Dégradation de la note du Sénégal : Madana Kane plaide pour une restructuration courageuse de la dette

La récente décision de l’agence Moody’s d’abaisser la note souveraine du Sénégal à Caa1 avec perspective négative continue de susciter de vives réactions dans les milieux économiques et financiers.

Parmi les voix qui s’élèvent, celle de Mouhamadou Madana Kane, banquier et spécialiste en droit international, ancien directeur général de la Banque islamique du Sénégal et président du parti Dundu, apporte un éclairage critique et pragmatique.

Selon M. Kane, le Sénégal n’est ni en défaut de paiement ni en situation de restructuration de sa dette, mais subit pourtant les mêmes effets que les pays confrontés à ces difficultés.

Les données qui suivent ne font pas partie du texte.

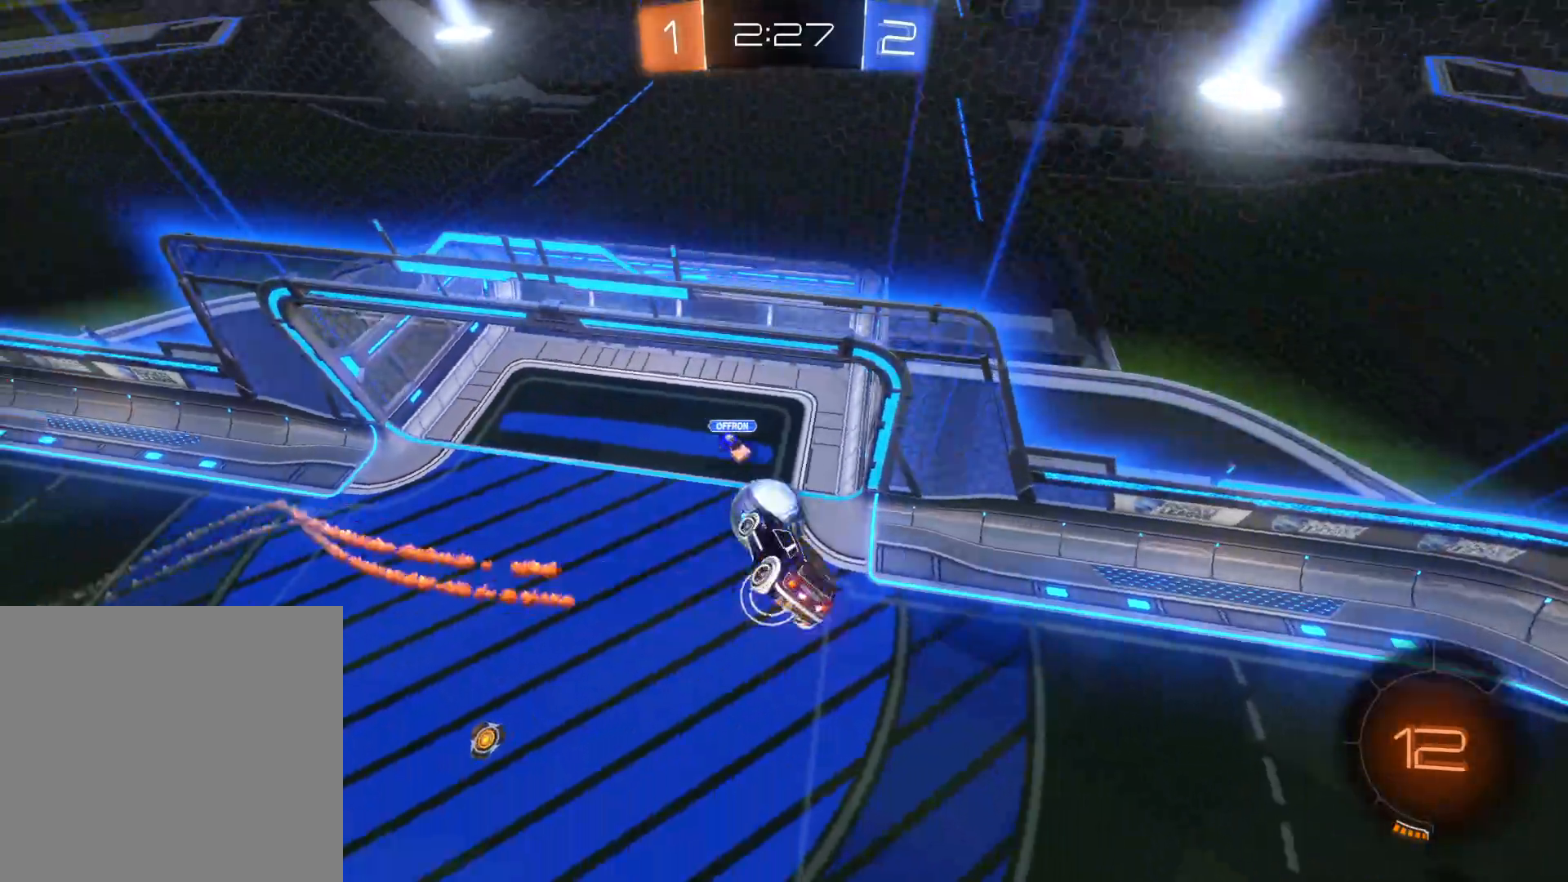
{"buttons": ["L1", "R2"], "left_stick": "up-left", "right_stick": "center", "events": [[150, "L1", "down"]]}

« Le rythme de dégradation de la note du Sénégal suit la même tendance que celle des pays déjà en défaut ou en restructuration. En d’autres termes, le Sénégal subit les mêmes effets que les pays dans une situation plus grave », a-t-il souligné.

Face à cette spirale négative, l’ex-banquier estime qu’il est temps d’envisager un reprofilage ou une restructuration ordonnée de la dette publique.

« Puisque le choix de ne pas restructurer la dette ne semble pas payant au regard de la dégradation continue de la notation, le Sénégal ne devrait-il pas se résoudre courageusement à restructurer ou reprofiler cette dette, afin d’alléger les pressions de liquidités et de restaurer les marges de manœuvre budgétaires ? », s’interroge-t-il.

Pour M. Kane, cette option relèverait moins d’un aveu d’échec que d’un choix stratégique, face à un système financier international dont les règles ne tiennent pas toujours compte des réalités économiques des pays africains.

« Qu’on soit ou non d’accord avec les agences de notation ou le FMI, les règles du jeu financier international sont aujourd’hui ce qu’elles sont, construites autour de ces institutions », explique-t-il.

L’économiste avertit par ailleurs que la dégradation de la note souveraine a des conséquences directes sur le coût du financement extérieur : « Une note dégradée signifie que le pays doit payer un risk premium plus élevé pour emprunter sur les marchés, c’est-à-dire emprunter plus cher, alors que le service de la dette pèse déjà lourdement sur les finances publiques. »

Enfin, M. Kane alerte sur un autre signal préoccupant : l’absence d’un accord avec le FMI. « C’est un véritable red flag pour les investisseurs étrangers qui, entre deux destinations d’investissement, privilégieront naturellement celle où le risque pays est moindre et où la caution du FMI est présente », conclut-il.